David Hudson: ‘Tolerance’ has more than one definition
In his column of July 29, Steven Craig extols the virtues of “tolerance and moral acceptance.” He writes: “If we all genuinely lived by our own moral precepts, the world would be a much better place.” Wow, that sounds wonderful, doesn’t it? Unfortunately, most people DO in fact live by their own self-defined moral precepts, with horrible results. Certainly Saddam Hussein, Hitler and Stalin must have lived by their own moral precepts. Most criminals would likely tell you they live by their own moral precepts. Closer to home, all of us at some point justify our own bad behavior and rationalize it as moral. Deceit, lust, greed, envy, theft, murder – all of man’s deficiencies known as sin – are the result of “living by our own moral precepts” rather than God’s precepts.

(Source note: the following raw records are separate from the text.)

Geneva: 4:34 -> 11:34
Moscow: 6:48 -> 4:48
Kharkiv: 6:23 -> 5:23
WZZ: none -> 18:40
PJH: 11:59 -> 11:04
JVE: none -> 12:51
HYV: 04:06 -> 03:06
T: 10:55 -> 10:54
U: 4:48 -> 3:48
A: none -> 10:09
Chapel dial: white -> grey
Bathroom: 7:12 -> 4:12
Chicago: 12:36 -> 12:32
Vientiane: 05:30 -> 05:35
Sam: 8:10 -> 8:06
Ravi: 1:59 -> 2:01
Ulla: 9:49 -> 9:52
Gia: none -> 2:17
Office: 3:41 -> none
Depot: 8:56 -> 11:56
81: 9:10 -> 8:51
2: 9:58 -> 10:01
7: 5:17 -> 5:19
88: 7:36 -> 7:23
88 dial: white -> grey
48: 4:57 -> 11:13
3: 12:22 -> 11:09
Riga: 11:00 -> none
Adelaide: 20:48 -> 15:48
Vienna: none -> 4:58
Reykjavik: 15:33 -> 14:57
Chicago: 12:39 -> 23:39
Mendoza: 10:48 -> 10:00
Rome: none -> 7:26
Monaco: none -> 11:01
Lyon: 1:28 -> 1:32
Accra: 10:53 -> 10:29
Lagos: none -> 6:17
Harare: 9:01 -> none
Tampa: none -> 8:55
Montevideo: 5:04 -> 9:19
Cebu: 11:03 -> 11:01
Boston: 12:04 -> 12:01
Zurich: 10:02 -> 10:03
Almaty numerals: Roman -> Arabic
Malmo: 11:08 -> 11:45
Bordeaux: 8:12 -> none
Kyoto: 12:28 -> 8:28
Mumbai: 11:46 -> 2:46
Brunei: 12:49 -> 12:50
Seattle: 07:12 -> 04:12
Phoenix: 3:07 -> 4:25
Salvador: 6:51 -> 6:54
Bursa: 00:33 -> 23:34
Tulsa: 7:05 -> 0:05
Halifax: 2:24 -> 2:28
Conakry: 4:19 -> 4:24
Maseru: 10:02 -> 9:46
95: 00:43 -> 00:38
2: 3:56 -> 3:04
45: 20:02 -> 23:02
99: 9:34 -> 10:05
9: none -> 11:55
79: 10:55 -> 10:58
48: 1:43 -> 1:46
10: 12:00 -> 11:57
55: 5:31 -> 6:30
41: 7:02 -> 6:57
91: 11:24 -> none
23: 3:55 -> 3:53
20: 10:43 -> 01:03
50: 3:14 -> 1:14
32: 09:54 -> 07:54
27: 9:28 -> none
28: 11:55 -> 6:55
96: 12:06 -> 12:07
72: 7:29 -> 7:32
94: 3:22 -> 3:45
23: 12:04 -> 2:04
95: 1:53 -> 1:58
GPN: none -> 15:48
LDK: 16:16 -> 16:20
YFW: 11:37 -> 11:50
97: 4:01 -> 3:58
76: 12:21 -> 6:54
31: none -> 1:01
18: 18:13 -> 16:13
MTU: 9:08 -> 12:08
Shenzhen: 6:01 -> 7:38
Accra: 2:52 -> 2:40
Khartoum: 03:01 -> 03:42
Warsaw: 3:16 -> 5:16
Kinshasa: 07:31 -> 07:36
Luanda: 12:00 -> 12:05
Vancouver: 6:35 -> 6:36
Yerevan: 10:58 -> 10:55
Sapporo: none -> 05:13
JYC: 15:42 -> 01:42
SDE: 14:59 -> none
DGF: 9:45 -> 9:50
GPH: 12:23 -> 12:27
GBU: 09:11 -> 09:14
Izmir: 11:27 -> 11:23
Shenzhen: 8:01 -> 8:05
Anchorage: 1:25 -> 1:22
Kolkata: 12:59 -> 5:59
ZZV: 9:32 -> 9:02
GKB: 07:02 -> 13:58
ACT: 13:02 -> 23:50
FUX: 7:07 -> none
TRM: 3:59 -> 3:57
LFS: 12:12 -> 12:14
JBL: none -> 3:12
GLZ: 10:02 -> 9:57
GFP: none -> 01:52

Protesting “moral superiority that justifies the right to dictate and impose your moral choices on others,” Craig ironically believes his own moral choice of “tolerance” to be superior to the choices of the folks he deems “intolerant.” Unlike Craig’s subjective moral precepts, an objective standard of right and wrong exists. In the name of “tolerance” our culture is rapidly losing sight of that standard and rejecting our Judeo-Christian heritage, to our own peril.
Interestingly, Mr. Craig also rails against “massive distortions” of Christ’s teachings, yet he distorts scripture, telling only half the story from the Gospel of John, Chapter 8. He conveniently omits the conclusion, where Jesus said to the adulterous woman “Go now and leave your life of sin.” Like Mr. Mayfield before him, Mr. Craig carefully chooses words of Jesus in order to justify his own beliefs and actions, rejecting those words that don’t fit his model of “tolerance and acceptance.”